A woman from Jackson County, Missouri who was accused of providing alcohol to a teenage party guest who was later involved in a fatal car crash cannot be prosecuted for the death, according to a recent court ruling.

Circuit Judge Peggy Stevens McGraw referred to Missouri law and prior court decisions as justification for her decision to dismiss the charge of involuntary manslaughter. McGraw wrote that, “While other states have concluded that social hosts may be held liable to third parties for injuries inflicted by an intoxicated person, Missouri has not.”

Though she avoided the much more severe felony charge, the woman, Sandra Triebel, still faces misdemeanor charges of supplying alcohol to a minor and allowing a minor to consume alcohol on her property.

Prosecutors argued that Triebel provided alcohol at a Halloween party back in 2009 and knew that the teens, including 19-year-old Kenneth Blake, would be drinking at her home. The boy’s blood-alcohol level was discovered to be more than twice Missouri’s legal limit after he was involved in a terrible crash that resulted in the death of a 16-year-old passenger of another vehicle. Blake is currently serving a six-year prison sentence after he pled guilty to charges of manslaughter and assault.

The decision by prosecutors was a risky one given that Missouri has seen a long line of cases where charges failed against those who supplied alcohol to drunk drivers. The state typically holds only the drivers responsible for fatal drunk driving accidents. Prosecutors in this case attempted to show that Triebel was criminally negligent and put events into motion that led directly to the deadly crash.

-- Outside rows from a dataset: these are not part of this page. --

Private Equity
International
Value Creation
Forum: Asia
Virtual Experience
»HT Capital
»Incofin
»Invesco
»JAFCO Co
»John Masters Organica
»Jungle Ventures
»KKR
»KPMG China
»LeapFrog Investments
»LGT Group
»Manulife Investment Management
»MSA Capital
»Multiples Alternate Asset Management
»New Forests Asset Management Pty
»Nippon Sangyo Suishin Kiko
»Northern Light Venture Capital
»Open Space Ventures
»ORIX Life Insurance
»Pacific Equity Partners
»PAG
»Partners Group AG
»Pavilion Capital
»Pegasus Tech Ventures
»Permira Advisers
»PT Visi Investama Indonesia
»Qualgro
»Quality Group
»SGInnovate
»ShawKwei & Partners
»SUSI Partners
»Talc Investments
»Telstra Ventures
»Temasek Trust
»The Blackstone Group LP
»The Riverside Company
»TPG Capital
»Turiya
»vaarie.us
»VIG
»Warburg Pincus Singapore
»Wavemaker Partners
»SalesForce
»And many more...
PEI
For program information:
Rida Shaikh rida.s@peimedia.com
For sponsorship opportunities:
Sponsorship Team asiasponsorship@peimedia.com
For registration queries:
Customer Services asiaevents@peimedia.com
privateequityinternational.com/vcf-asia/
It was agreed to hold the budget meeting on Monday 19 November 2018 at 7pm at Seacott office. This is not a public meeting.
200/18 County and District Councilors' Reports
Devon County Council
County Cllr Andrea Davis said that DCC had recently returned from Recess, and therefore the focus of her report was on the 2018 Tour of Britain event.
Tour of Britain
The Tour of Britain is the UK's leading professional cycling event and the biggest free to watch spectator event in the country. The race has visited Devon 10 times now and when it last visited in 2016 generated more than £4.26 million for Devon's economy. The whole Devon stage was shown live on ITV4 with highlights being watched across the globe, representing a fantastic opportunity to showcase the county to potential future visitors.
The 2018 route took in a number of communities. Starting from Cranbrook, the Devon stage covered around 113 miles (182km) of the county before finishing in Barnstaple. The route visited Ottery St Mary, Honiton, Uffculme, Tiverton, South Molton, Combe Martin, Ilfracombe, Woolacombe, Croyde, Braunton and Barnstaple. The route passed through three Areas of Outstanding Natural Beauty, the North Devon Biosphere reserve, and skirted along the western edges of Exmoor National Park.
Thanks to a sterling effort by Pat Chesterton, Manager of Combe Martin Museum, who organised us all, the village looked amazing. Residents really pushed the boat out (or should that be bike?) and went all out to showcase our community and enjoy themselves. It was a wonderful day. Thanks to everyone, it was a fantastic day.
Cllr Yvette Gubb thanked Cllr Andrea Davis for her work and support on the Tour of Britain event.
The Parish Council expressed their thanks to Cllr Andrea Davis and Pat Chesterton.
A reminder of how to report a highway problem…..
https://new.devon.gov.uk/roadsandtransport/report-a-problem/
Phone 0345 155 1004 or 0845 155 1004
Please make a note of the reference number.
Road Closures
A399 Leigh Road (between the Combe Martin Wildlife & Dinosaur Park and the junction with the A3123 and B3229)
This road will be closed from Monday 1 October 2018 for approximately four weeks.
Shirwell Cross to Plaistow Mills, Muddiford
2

Judge McGraw disagreed with the prosecution, and instead relied on law in Missouri which specifically says that it is the consumption of alcohol, not the supply of it, that is the proximate cause of any injuries inflicted by a drunk driver. McGraw then wrote, “Therefore, this court is reluctant to find that a social host can be held criminally liable for the actions of the underage drinker without a clear declaration from the legislature.”